TASK ITEM A:
From the LiDAR text, extract the passage that begins at the words "2. Related Works" and stops after the words "autonomous driving applications.", copying it verbatim.

*** TEXT FOR ANALYSIS ***

These enhancements distinguish the present work from our prior approach and contribute to a more robust data-driven localization strategy for AVs.

The remainder of this paper is organized as follows. Section 2 presents a review of the related works in LiDAR-based classification and localization. Section 3 introduces the proposed methodology, including classification, interaction dictionaries, and ego vehicle localization using MJPF. Furthermore, it details the use of combined dictionaries for improving localization accuracy and describes the DBN modeling for track classification and localization. Section 4 presents experimental results, including classification accuracy, localization performance, and anomaly detection analysis. Finally, Section 5 concludes the paper with a summary of the findings and suggests future directions.

2. Related Works

This section presents an overview of the state-of-the-art research relevant to our work, which includes multiple domains. Since our work encompasses multiple aspects, we have divided this section into two subsections. Each subsection addresses a particular aspect of our study. This approach allows for a more structured and comprehensive review of the existing literature, with special attention given to studies that make use of LiDAR data classification and ego vehicle localization in autonomous driving applications.

2.1. Classification of LiDAR Data

Recent developments in the classification of LiDAR data for autonomous driving have been focusing on enhancing object detection and semantic segmentation through the use of deep learning and sensor fusion techniques. Aksoy et al. [36] presented SalsaNet, i.e., a deep learning model developed for the efficient semantic segmentation of 3D LiDAR point clouds for autonomous driving. A bird-eye-view (BEV) projection is used to segment roads and vehicles using an encoder-decoder architecture. Moreover, they developed an automatic process for labeling LiDAR data by transfering labels from camera images to LiDAR point clouds. A multimodal 3D object detection framework based on LiDAR and camera data was developed by Zhang et al. [37]. They utilized a feature fusion network to improve detection accuracy in complex driving environments. Li et al. [38] developed a deep learning model for the classification of LiDAR point clouds, by using a convolutional neural network (CNN) to extract spatial features and enhance object recognition using LiDAR point clouds. The authors in [39] presented a lightweight semantic segmentation network optimized for embedded systems, enabling efficient inferences on hardware with constrained resources without compromising accuracy. There has been growing emphasis on integrating multi-modal data to improve the accuracy of classification. By combining LiDAR point clouds with RGB images, the FusionNet architecture enhances object recognition in complex environments by leveraging complementary information from both sources. In addition, transformer-based models have been explored for the classification of point clouds. Self-attention mechanisms are used to capture long-range dependencies within point clouds, which have been demonstrated to perform better than conventional algorithms on benchmark datasets [40]. We introduce a generative model-based technique for classifying static and dynamic tracks using LiDAR data for AV navigation that differs from existing approaches. In contrast to previous work that heavily relied on supervised learning and feature extraction, we use a combination of DBNs and interaction arrays to model the interactions between the ego vehicle and its surroundings.

*** End of TEXT FOR ANALYSIS ***
*** DATA FOR THE TASK ***

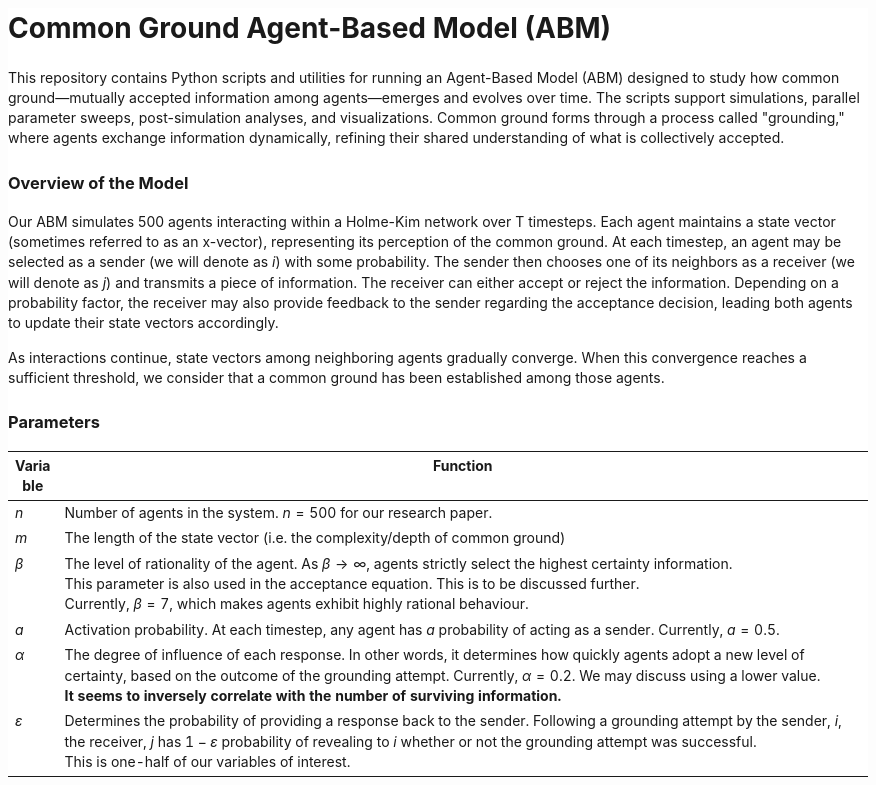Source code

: # Common Ground Agent-Based Model (ABM)

This repository contains Python scripts and utilities for running an Agent-Based Model (ABM) designed to study how common ground—mutually accepted information among agents—emerges and evolves over time. The scripts support simulations, parallel parameter sweeps, post-simulation analyses, and visualizations. Common ground forms through a process called "grounding," where agents exchange information dynamically, refining their shared understanding of what is collectively accepted.

### Overview of the Model

Our ABM simulates 500 agents interacting within a Holme-Kim network over T timesteps. Each agent maintains a state vector (sometimes referred to as an x-vector), representing its perception of the common ground. At each timestep, an agent may be selected as a sender (we will denote as $i$) with some probability. The sender then chooses one of its neighbors as a receiver (we will denote as $j$) and transmits a piece of information. The receiver can either accept or reject the information. Depending on a probability factor, the receiver may also provide feedback to the sender regarding the acceptance decision, leading both agents to update their state vectors accordingly.

As interactions continue, state vectors among neighboring agents gradually converge. When this convergence reaches a sufficient threshold, we consider that a common ground has been established among those agents.


### Parameters

| Variable      | Function                                                                                                                                                                                                                                                                                                                                                                                                                                                                                                                                                |
| ------------- | ------------------------------------------------------------------------------------------------------------------------------------------------------------------------------------------------------------------------------------------------------------------------------------------------------------------------------------------------------------------------------------------------------------------------------------------------------------------------------------------------------------------------------------------------------- |
| $n$           | Number of agents in the system. $n=500$ for our research paper.                                                                                                                                                                                                                                                                                                                                                                                                                                                                                         |
| $m$           | The length of the state vector (i.e. the complexity/depth of common ground)                                                                                                                                                                                                                                                                                                                                                                                                                                                                             |
| $\beta$       | The level of rationality of the agent. As $\beta \to \infty$, agents strictly select the highest certainty information.<br>This parameter is also used in the acceptance equation. This is to be discussed further. <br>Currently, $\beta=7$, which makes agents exhibit highly rational behaviour.                                                                                                                                                                                                                                                     |
| $a$           | Activation probability. At each timestep, any agent has $a$ probability of acting as a sender. Currently, $a=0.5$.                                                                                                                                                                                                                                                                                                                                                                                                                                      |
| $\alpha$      | The degree of influence of each response. In other words, it determines how quickly agents adopt a new level of certainty, based on the outcome of the grounding attempt. Currently, $\alpha=0.2$. We may discuss using a lower value.<br>**It seems to inversely correlate with the number of surviving information.**                                                                                                                                                                                                                                 |
| $\varepsilon$ | Determines the probability of providing a response back to the sender. Following a grounding attempt by the sender, $i$, the receiver, $j$ has $1-\varepsilon$ probability of revealing to $i$ whether or not the grounding attempt was successful.<br>This is one-half of our variables of interest.                                                                                                                                                                                                                                                   |
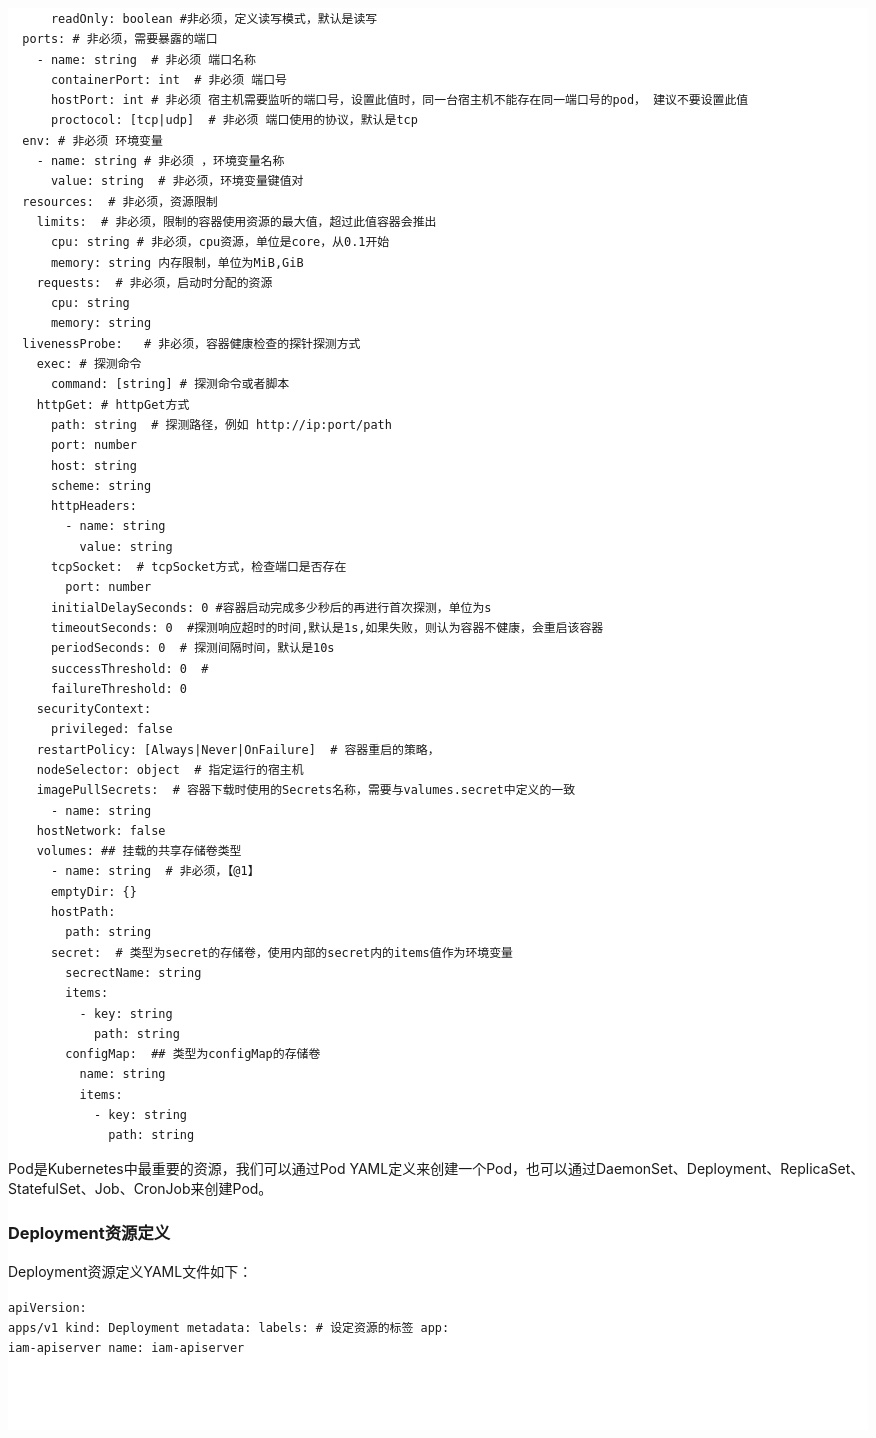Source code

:          readOnly: boolean #非必须，定义读写模式，默认是读写
      ports: # 非必须，需要暴露的端口
        - name: string  # 非必须 端口名称
          containerPort: int  # 非必须 端口号
          hostPort: int # 非必须 宿主机需要监听的端口号，设置此值时，同一台宿主机不能存在同一端口号的pod， 建议不要设置此值
          proctocol: [tcp|udp]  # 非必须 端口使用的协议，默认是tcp
      env: # 非必须 环境变量
        - name: string # 非必须 ，环境变量名称
          value: string  # 非必须，环境变量键值对
      resources:  # 非必须，资源限制
        limits:  # 非必须，限制的容器使用资源的最大值，超过此值容器会推出
          cpu: string # 非必须，cpu资源，单位是core，从0.1开始
          memory: string 内存限制，单位为MiB,GiB
        requests:  # 非必须，启动时分配的资源
          cpu: string 
          memory: string
      livenessProbe:   # 非必须，容器健康检查的探针探测方式
        exec: # 探测命令
          command: [string] # 探测命令或者脚本
        httpGet: # httpGet方式
          path: string  # 探测路径，例如 http://ip:port/path
          port: number  
          host: string  
          scheme: string
          httpHeaders:
            - name: string
              value: string
          tcpSocket:  # tcpSocket方式，检查端口是否存在
            port: number
          initialDelaySeconds: 0 #容器启动完成多少秒后的再进行首次探测，单位为s
          timeoutSeconds: 0  #探测响应超时的时间,默认是1s,如果失败，则认为容器不健康，会重启该容器
          periodSeconds: 0  # 探测间隔时间，默认是10s
          successThreshold: 0  # 
          failureThreshold: 0
        securityContext:
          privileged: false
        restartPolicy: [Always|Never|OnFailure]  # 容器重启的策略，
        nodeSelector: object  # 指定运行的宿主机
        imagePullSecrets:  # 容器下载时使用的Secrets名称，需要与valumes.secret中定义的一致
          - name: string
        hostNetwork: false
        volumes: ## 挂载的共享存储卷类型
          - name: string  # 非必须，【@1】
          emptyDir: {}
          hostPath:
            path: string
          secret:  # 类型为secret的存储卷，使用内部的secret内的items值作为环境变量
            secrectName: string
            items:
              - key: string
                path: string
            configMap:  ## 类型为configMap的存储卷
              name: string
              items:
                - key: string
                  path: string
</code></pre><p>Pod是Kubernetes中最重要的资源，我们可以通过Pod YAML定义来创建一个Pod，也可以通过DaemonSet、Deployment、ReplicaSet、StatefulSet、Job、CronJob来创建Pod。</p><h3>Deployment资源定义</h3><p>Deployment资源定义YAML文件如下：</p><pre><code class="language-yaml">apiVersion: apps/v1
kind: Deployment
metadata:
  labels: # 设定资源的标签
    app: iam-apiserver
  name: iam-apiserver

*** End of DATA FOR THE TASK ***

TASK ITEM B:
Reproduce only the lines of the records that begin at the line that has "As interactions continue, state" and stop after the line that has "### Parameters". Swap "agents" for "nodes" and leave everything else unchanged.

EXERCISE ANSWER A:
2. Related Works

This section presents an overview of the state-of-the-art research relevant to our work, which includes multiple domains. Since our work encompasses multiple aspects, we have divided this section into two subsections. Each subsection addresses a particular aspect of our study. This approach allows for a more structured and comprehensive review of the existing literature, with special attention given to studies that make use of LiDAR data classification and ego vehicle localization in autonomous driving applications.

EXERCISE ANSWER B:
As interactions continue, state vectors among neighboring nodes gradually converge. When this convergence reaches a sufficient threshold, we consider that a common ground has been established among those nodes.


### Parameters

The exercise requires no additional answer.